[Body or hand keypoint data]
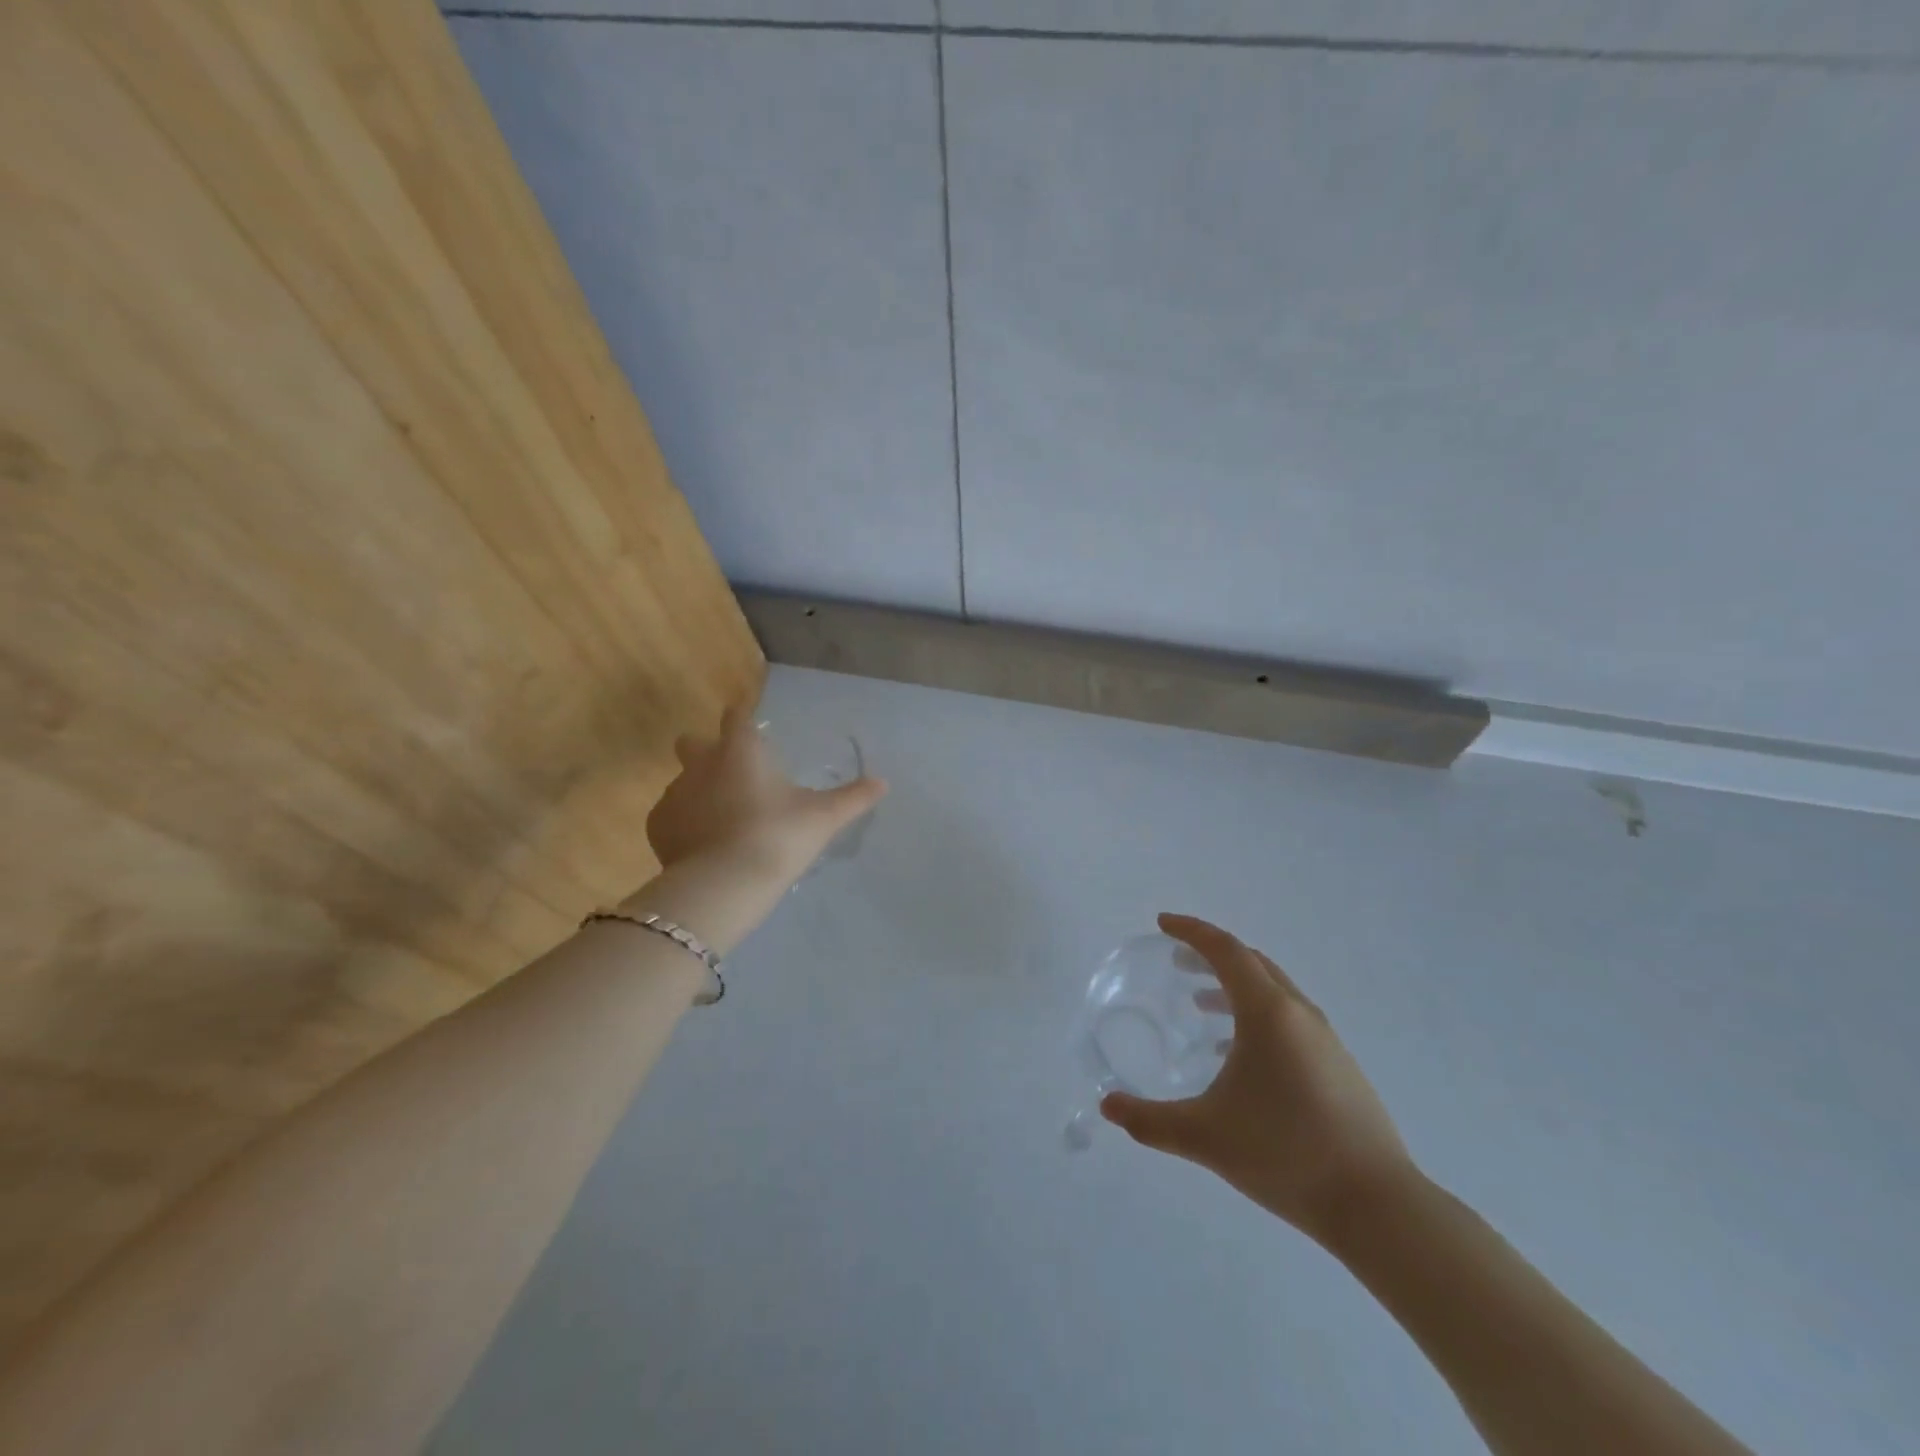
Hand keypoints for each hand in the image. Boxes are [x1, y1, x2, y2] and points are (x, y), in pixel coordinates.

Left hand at [644, 704, 887, 881]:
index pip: (736, 717)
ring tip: (723, 823)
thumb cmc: (779, 836)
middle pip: (692, 742)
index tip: (749, 726)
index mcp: (740, 750)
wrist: (725, 884)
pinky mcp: (657, 828)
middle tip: (731, 775)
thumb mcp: (824, 817)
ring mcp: (674, 795)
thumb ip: (853, 797)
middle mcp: (701, 764)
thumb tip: (884, 782)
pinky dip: (685, 825)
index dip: (742, 718)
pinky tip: (705, 846)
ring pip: (682, 782)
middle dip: (705, 750)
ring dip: (698, 793)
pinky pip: (670, 816)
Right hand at [1101, 914, 1416, 1245]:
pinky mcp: (1338, 1065)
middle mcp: (1298, 1013)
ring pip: (1272, 991)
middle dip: (1210, 954)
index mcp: (1268, 1012)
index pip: (1225, 950)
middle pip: (1251, 962)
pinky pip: (1288, 1019)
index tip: (1161, 924)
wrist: (1378, 1206)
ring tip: (1199, 1005)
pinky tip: (1236, 1055)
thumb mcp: (1205, 1136)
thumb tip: (1107, 1107)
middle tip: (1176, 961)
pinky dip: (1255, 1015)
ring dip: (1233, 986)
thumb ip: (1149, 1120)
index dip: (1191, 931)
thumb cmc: (1285, 1154)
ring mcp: (1325, 1039)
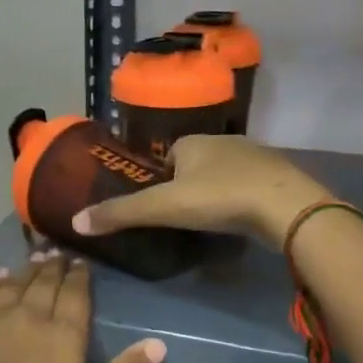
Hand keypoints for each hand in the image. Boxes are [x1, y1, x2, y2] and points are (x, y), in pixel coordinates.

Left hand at [0, 254, 165, 362]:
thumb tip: (158, 342)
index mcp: (61, 336)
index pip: (74, 293)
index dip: (80, 275)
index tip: (82, 262)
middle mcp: (27, 317)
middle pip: (43, 282)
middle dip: (54, 266)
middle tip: (59, 254)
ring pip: (13, 284)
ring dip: (26, 269)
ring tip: (35, 258)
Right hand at [71, 134, 332, 246]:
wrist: (287, 206)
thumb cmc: (220, 197)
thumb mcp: (164, 207)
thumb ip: (122, 214)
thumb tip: (75, 222)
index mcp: (194, 142)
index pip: (169, 155)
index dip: (161, 178)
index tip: (160, 204)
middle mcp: (224, 141)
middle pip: (197, 163)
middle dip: (189, 185)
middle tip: (183, 217)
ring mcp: (256, 157)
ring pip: (226, 173)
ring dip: (217, 192)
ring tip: (211, 221)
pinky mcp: (279, 177)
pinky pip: (251, 185)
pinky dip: (242, 199)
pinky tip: (241, 219)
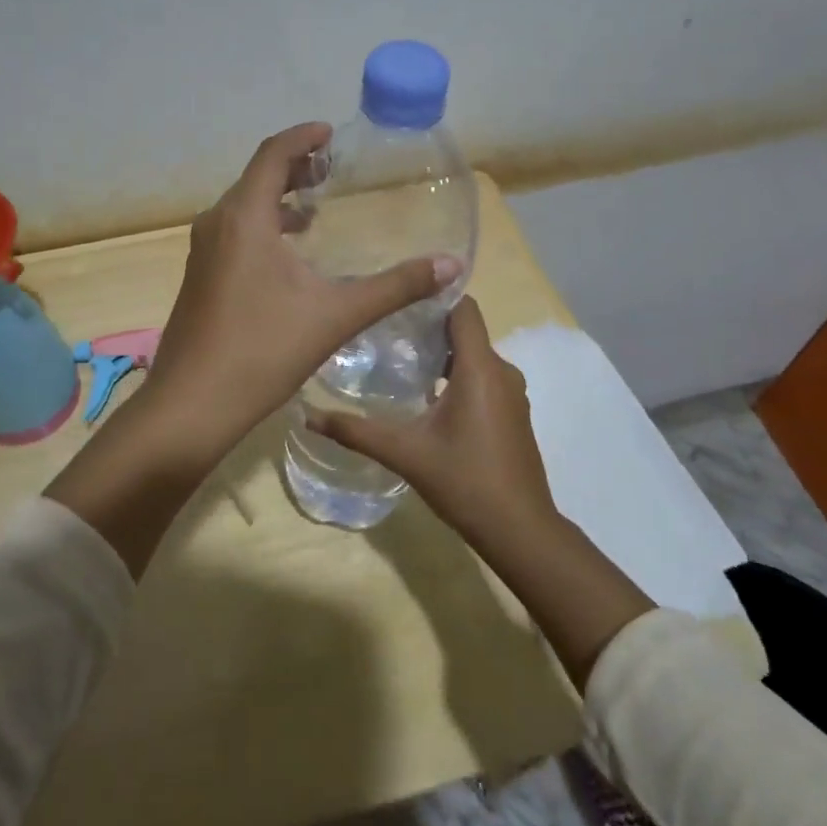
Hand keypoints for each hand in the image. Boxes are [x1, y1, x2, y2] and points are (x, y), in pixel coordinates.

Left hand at [138, 122, 461, 473]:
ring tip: (315, 212)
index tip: (331, 133)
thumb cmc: (263, 350)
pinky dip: (263, 229)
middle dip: (294, 168)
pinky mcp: (199, 279)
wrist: (191, 405)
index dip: (303, 137)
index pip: (273, 154)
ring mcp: (203, 253)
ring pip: (242, 208)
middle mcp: (217, 224)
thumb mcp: (336, 315)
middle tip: (331, 171)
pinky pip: (233, 234)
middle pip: (256, 178)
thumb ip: (395, 287)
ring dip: (278, 201)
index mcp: (244, 217)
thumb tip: (450, 265)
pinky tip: (288, 260)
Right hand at [310, 296, 651, 686]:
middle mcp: (501, 371)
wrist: (520, 529)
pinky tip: (426, 397)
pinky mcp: (512, 413)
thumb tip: (306, 417)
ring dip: (441, 354)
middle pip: (465, 330)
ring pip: (474, 356)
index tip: (396, 300)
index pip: (463, 307)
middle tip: (384, 331)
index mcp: (480, 368)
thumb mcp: (405, 453)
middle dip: (427, 326)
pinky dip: (456, 376)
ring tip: (398, 362)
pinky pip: (483, 377)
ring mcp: (511, 393)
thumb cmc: (464, 482)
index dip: (433, 296)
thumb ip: (355, 431)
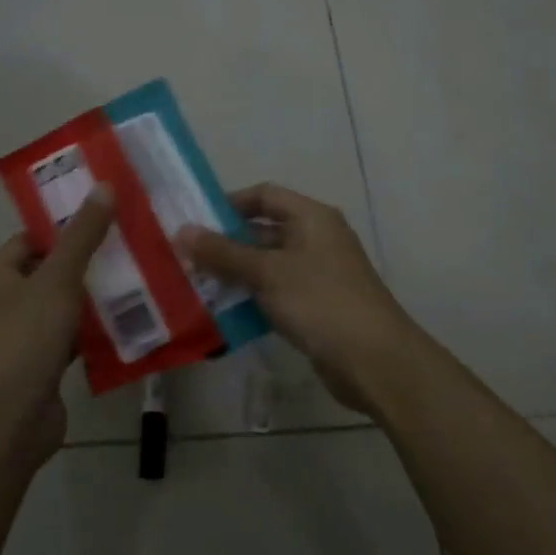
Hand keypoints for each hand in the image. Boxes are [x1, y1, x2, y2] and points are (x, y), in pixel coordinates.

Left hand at [0, 187, 116, 462]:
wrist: (8, 420)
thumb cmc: (24, 339)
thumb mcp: (57, 279)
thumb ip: (82, 236)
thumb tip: (104, 186)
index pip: (30, 240)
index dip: (63, 227)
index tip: (104, 217)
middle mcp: (6, 305)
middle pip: (50, 274)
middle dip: (88, 263)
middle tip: (131, 247)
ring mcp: (25, 340)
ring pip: (65, 309)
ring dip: (96, 300)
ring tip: (140, 280)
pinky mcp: (44, 369)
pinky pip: (74, 341)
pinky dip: (96, 334)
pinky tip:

__Description of the task__:
Find how many lines in the entries include the string "Left", and state only the number.

__Final answer__:
4